I sat in church on Sunday, having just picked myself up by my bootstraps and dragged myself to rehearse the choir I have directed for the last thirteen years, and watched the children of the church tell us about Jesus’ birth. Every child, from my own young innkeeper to a pair of toddling stars with shining faces, had their role. They were appropriately adorable and the congregation was warmed and touched and amused at their telling of the story that brings us all together as a family under one sacred roof. But after the children walked off down the aisle, I was left standing in the choir loft, singing the old familiar song, It Came Upon a Midnight Clear. As it has happened so many times before (it’s one of the perks of the job) the words to a hymn I have known for what seems like forever, spoke to me like they were just uttered for the first time, for me to sing and for me to hear. Verse 3:
O ye beneath life's crushing load,
Whose forms are bending low,
Who toil along the climbing way
With painful steps and slow;
Look now, for glad and golden hours
Come swiftly on the wing;
O rest beside the weary road
And hear the angels sing.
I was brought to silent tears.
I am a summer person, to be sure, but, like many, so much of me is tied up in Christmas. Like no other time of the year, memories of the past and hopes for the future are all rolled into this shiny, silver ball of Now. That thing, that ball, all delicate and fragile, can be so light you almost can’t feel it in your hand, or so heavy it can weigh the sturdiest of branches down. It tells a story, our story, of childhood and parenthood, of darkest valleys, sunlit mountains, broken hearts and dreams come true. It sparkles in its bittersweet beauty and must be cared for like the treasure it is. This is the Christmas spirit.
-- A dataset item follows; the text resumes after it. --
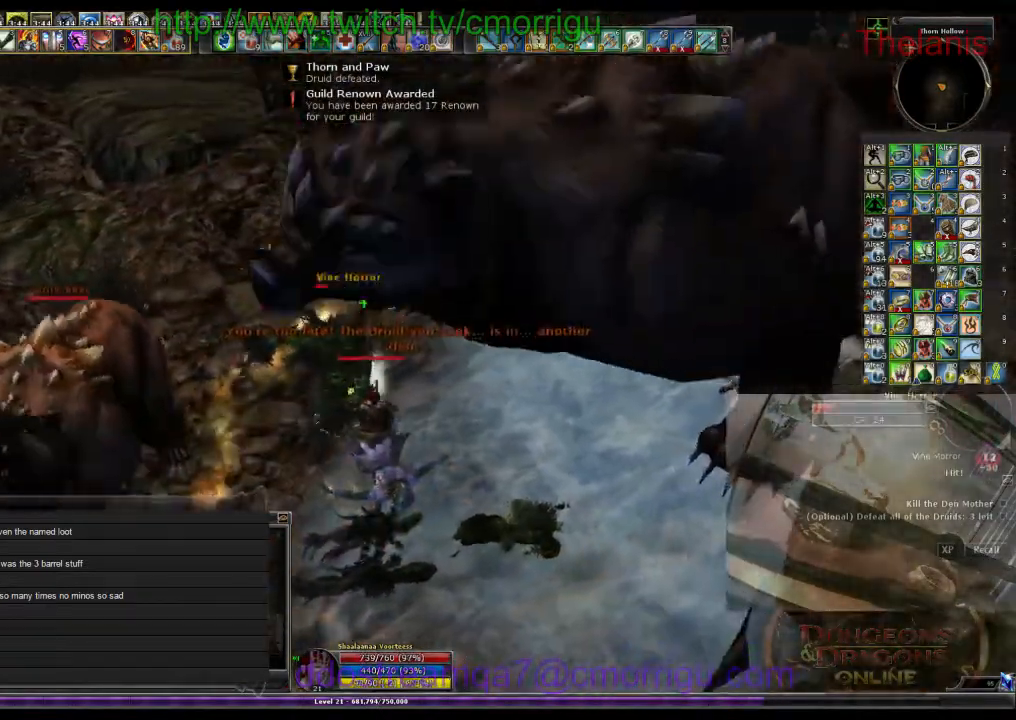
{"keys": [], "events": []}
But this year, for a small span of time, I wished it away. The overwhelming Now of it hurt too much to look at, certainly too much to feel. When you want nothing more than to reflect and share the joy of the sunlit mountains, it is hard to accept that even the valleys are part of Christmas. In advent, we are waiting, and I was waiting, and my faith was thin, but as sure as I am that the sun will soon rise in the eastern sky and light up my little pond, my little world, even then I knew that Christmas would light up my soul once again, as it should, as it promised. That perfect ideal, that made-for-tv Hallmark special is not all there is to Christmas. Christmas is not just the good. It is the promise. It is the hope. It is the blessed, imperfect life.
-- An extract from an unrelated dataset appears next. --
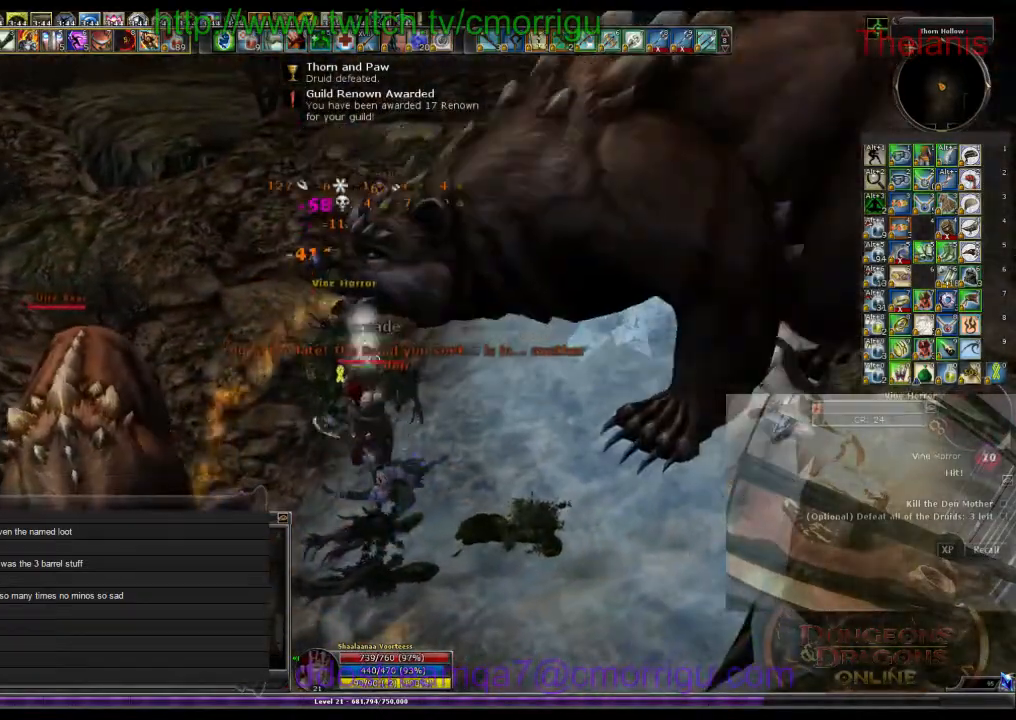
{"keys": ["a"], "events": [[466, "a", "down"]]}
Since I wished away Christmas, my heart has been filled with these little, twinkling moments. With the sight of my grandmother’s face as she gifted us with another day to gather all together in her presence. With the welcoming hugs of friends, not lost, but misplaced for far too long. With my father, my ever strong and giving father, showing me that help is there, even if I don’t ask. With the strains of a guitar played by someone I care about, someone who has been as lost as I have, and my own voice singing out over that guitar, to an empty sanctuary, to just me and my God and without any fear. With the love of my husband and the incalculable, unspeakable joy of all my children being home. My Christmas wish was not granted, thank you God. Christmas is still here. It is not going anywhere. Today, even in the darkness, today is Christmas Eve. People, look east. The sun will rise.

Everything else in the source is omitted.